◆ Extract provided
Currently reading: New electric cars 2020: What’s coming and when?
Every debut and new model due to arrive over the next twelve months, all in one place
9 mins read
3 September 2020

Keeping track of every new car and knowing when they’re due to go on sale can be tough, especially if you’re only interested in EVs.

There are so many due to arrive over the course of the next twelve months, in spite of the ongoing global health emergency, so it’s worth learning how long you’ll be waiting for the one you want to go on sale. 2019 saw new entrants to the category from the likes of Audi, Mercedes and MG, with major launches from well-known electric pioneers such as Tesla, Nissan and Renault all following soon after.

The final few months of 2020 and early 2021 look to be even more stacked, as manufacturers work hard to meet increasingly tough emissions rules with the introduction of more all-electric models.

New Cars 2020: what's coming this year and when?​

Here is our comprehensive list of what EVs are coming when in the car industry.


Audi E-tron Sportback, E-tron S

The coupe-styled version of Audi's first dedicated EV arrives in the UK this month, carrying a price premium over the regular E-tron as well as several mechanical upgrades that promise a slightly improved electric range over the SUV. 

It will be joined by a pair of Audi's first electric performance models. The E-tron S duo use three electric motors, becoming one of the first production cars to do so, producing 496bhp.

MG 5

The UK's first affordable electric estate car will make its official debut shortly, sitting alongside the ZS EV crossover in MG's growing range of zero-emissions models. The MG 5 is understood to be a reengineered version of the China-only Roewe Ei5, and should deliver 214 miles of range from a 52.5kWh battery pack.

◆ Information provided

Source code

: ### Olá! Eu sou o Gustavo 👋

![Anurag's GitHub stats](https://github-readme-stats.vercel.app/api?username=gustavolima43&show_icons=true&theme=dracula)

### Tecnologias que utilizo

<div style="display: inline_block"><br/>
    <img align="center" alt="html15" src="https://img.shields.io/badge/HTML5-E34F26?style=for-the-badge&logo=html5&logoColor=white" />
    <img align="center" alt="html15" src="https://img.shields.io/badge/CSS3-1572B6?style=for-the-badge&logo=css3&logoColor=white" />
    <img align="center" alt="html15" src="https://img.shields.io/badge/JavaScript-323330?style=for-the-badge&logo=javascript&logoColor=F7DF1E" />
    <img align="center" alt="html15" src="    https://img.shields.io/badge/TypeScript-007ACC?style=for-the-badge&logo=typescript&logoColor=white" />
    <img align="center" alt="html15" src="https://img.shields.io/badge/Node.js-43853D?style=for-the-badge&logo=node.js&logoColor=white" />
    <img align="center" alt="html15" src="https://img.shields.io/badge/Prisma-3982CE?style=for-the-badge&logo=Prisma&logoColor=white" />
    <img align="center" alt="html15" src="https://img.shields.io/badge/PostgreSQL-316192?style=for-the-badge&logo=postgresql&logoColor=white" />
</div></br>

◆ List of tasks
1. Decide whether each statement agrees with the article on new electric cars, answering yes or no and quoting the words that settle it: (a) The E-tron S models use three electric motors. (b) The MG 5 has a 60kWh battery pack. (c) The Audi E-tron Sportback arrives in the UK this month.
2. According to the article on new electric cars, how much power do the E-tron S models produce?
The data has no connection to the article on new electric cars.

◆ Answers by item
1.
(a) Yes: "The E-tron S duo use three electric motors"
(b) No: "should deliver 214 miles of range from a 52.5kWh battery pack"
(c) Yes: "arrives in the UK this month"

2. They produce 496bhp.